Medical professionals have told us that the number should be zero. In fact, they oppose Bill C-45 based on the harm it would do to our youth, and they are concerned about the young age at which it allows youth to possess pot, thereby condoning and encouraging it.

I do not accept the argument that, just because we pass legislation, we do not endorse something. Come on, that is always the case. Whenever we legislate, we are saying that we are doing it for the public good and are endorsing the behaviour.

How can I stand by as a parent who has lost a child to the struggle she had with many anxieties and depression, or as a member of Parliament whose primary concern is the safety of Canadians, and allow legislation that would exacerbate those depressions and anxiety in Canadian children as young as 12? How could I not speak out? It would be unconscionable.

I am not blind to the obvious. I know, and all members of the House know, that whether by peer pressure or otherwise, there are many teenagers who use marijuana; too many, and I wish it were far fewer. I wish they could see the damage they are doing to themselves. I wish they could have had a conversation with Lara in her later years. She would have counselled them otherwise. She would have warned them of the harm of smoking marijuana and the consequences on their cognitive abilities, how it amplifies any mental health issues, and how it is a slippery slope from one joint to a few joints to harder drugs, and on and on.

There are other reasons why Bill C-45 is flawed, not the least of which is that legalizing marijuana would not remedy the underground economy. We need only to look to tobacco. By some estimates, 40% of tobacco sold in Ontario is contraband. In fact, a study that came out last month by the National Coalition Against Contraband Tobacco found that one in three cigarettes sold in Ontario is contraband. Do members opposite honestly believe that it will be any different with pot, that it would be above board, and every single joint is taxed?

There was a similar experience with gambling, so we are not talking about something that does not have a track record in the past. After gambling was legalized, the stranglehold of organized crime continued in that business. It did not stop the gambling. In fact, by all measures, it increased it. In legalizing it, we inadvertently made matters worse for our young people. Studies indicate that up to 60% of children and adolescents engage in some form of gambling each week. This is because they are a generation that was exposed to legal gambling from a young age and it was not frowned upon, which is why the predominant concern about problem gambling is not primarily for adults but young people.

I heard some heckles about that, but we are not talking about somebody who is buying a lottery ticket. Are those members out to lunch? I am talking about someone who begins in gambling and then is trapped in gambling, and then that is a lifestyle. They can never ever enjoy their job or buy a house or anything, because they fritter away all their money on gambling. If that is what some members feel is okay for youth, then fine with that.

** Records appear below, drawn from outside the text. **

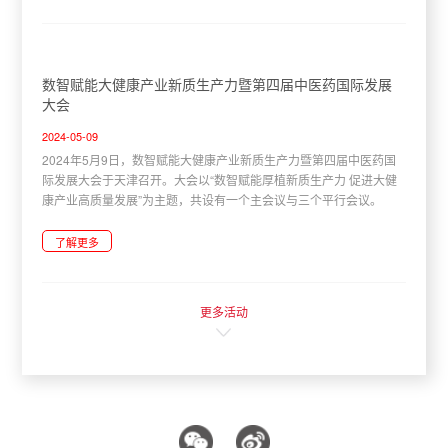
数智赋能大健康产业新质生产力暨第四届中医药国际发展
大会
2024-05-09
2024年5月9日，数智赋能大健康产业新质生产力暨第四届中医药国
际发展大会于天津召开。大会以“数智赋能厚植新质生产力 促进大健
康产业高质量发展”为主题，共设有一个主会议与三个平行会议。
了解更多
更多活动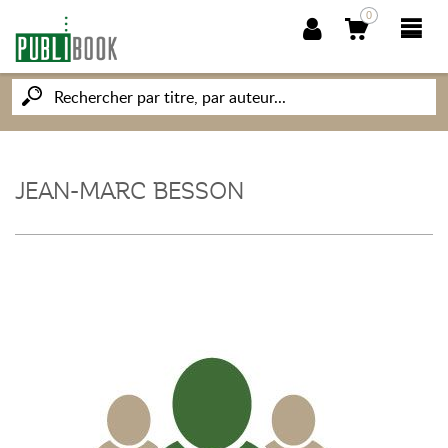
0
NOUVEAUTÉS
PUBLIBOOK
JEAN-MARC BESSON
SOCIÉTÉ DES ÉCRIVAINS
CONNAISSANCES ET SAVOIRS
MON PETIT ÉDITEUR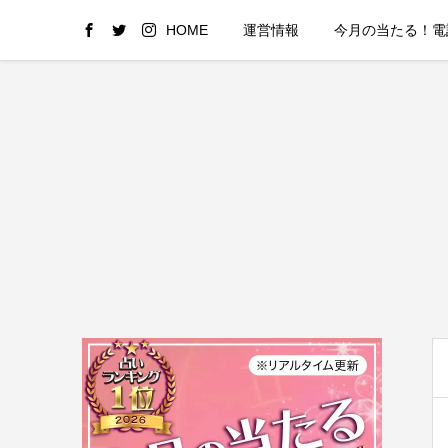
HOME
運営情報
今月の当たる！電話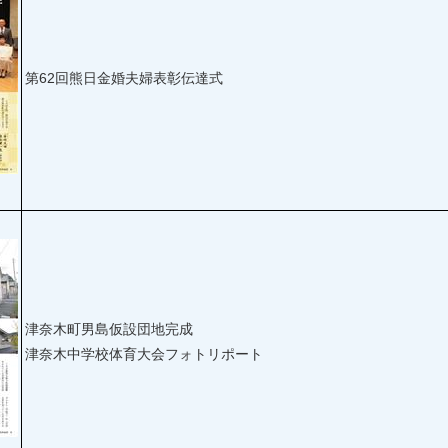
第62回熊日金婚夫婦表彰伝達式
津奈木町男島仮設団地完成
津奈木中学校体育大会フォトリポート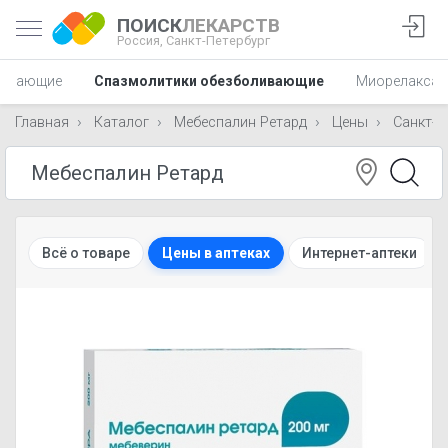
ПОИСК
ЛЕКАРСТВ
Россия,
Санкт-Петербург
ливающие
Спазмолитики обезболивающие
Миорелаксан
Главная
Каталог
Мебеспалин Ретард
Цены
Санкт-П
Всё о товаре
Цены в аптеках
Интернет-аптеки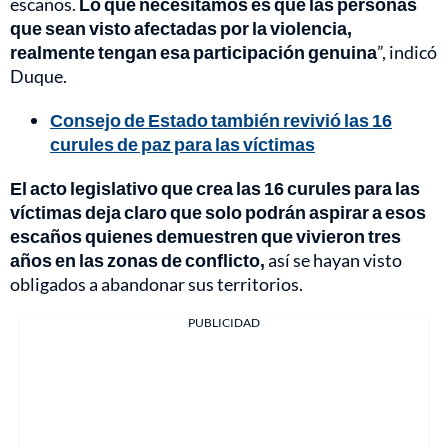
escaños.
Lo que necesitamos es que las personas
que sean visto afectadas por la violencia,
realmente tengan esa participación genuina
”, indicó
Duque.
Consejo de Estado también revivió las 16
curules de paz para las víctimas
El acto legislativo que crea las 16 curules para las
víctimas deja claro que solo podrán aspirar a esos
escaños quienes demuestren que vivieron tres
años en las zonas de conflicto,
así se hayan visto
obligados a abandonar sus territorios.
PUBLICIDAD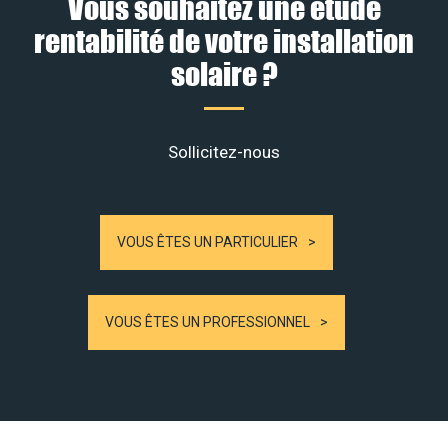
Vous souhaitez une étude
rentabilité de votre installation
solaire ?
Sollicitez-nous
VOUS ÊTES UN PARTICULIER
VOUS ÊTES UN PROFESSIONNEL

We must question the signals that we are sending to our teenagers. What precedent are we setting? Are we fully ready for all the social impacts that this will have on the years ahead?

My colleagues have raised a number of other points about Bill C-45, such as drug-impaired driving, the super-sized amount of pot one could grow at home, the lack of a public education program, and scientific evidence. However, the point I want to stress today and the question I want all members of the chamber to think through clearly is the exposure of marijuana to young children and adolescents. It is not too late to change it. It is not too late to stop it. It is not too late vote no on Bill C-45.

In closing, I will ask again, as I did at the outset. Why ignore police and medical professionals in regard to Bill C-45? Do we really think that 12 to 18 year-olds having five or 10 joints in their bedroom is a wise thing to advocate? Why do we not have more public education right now? Why not allow police, provincial and municipal governments, and health officials to better prepare for the massive upfront cost? I say again, what is the rush? Officials are not ready. I implore members to listen to the experts, doctors, scientists, and law enforcement. I ask all members to vote against Bill C-45.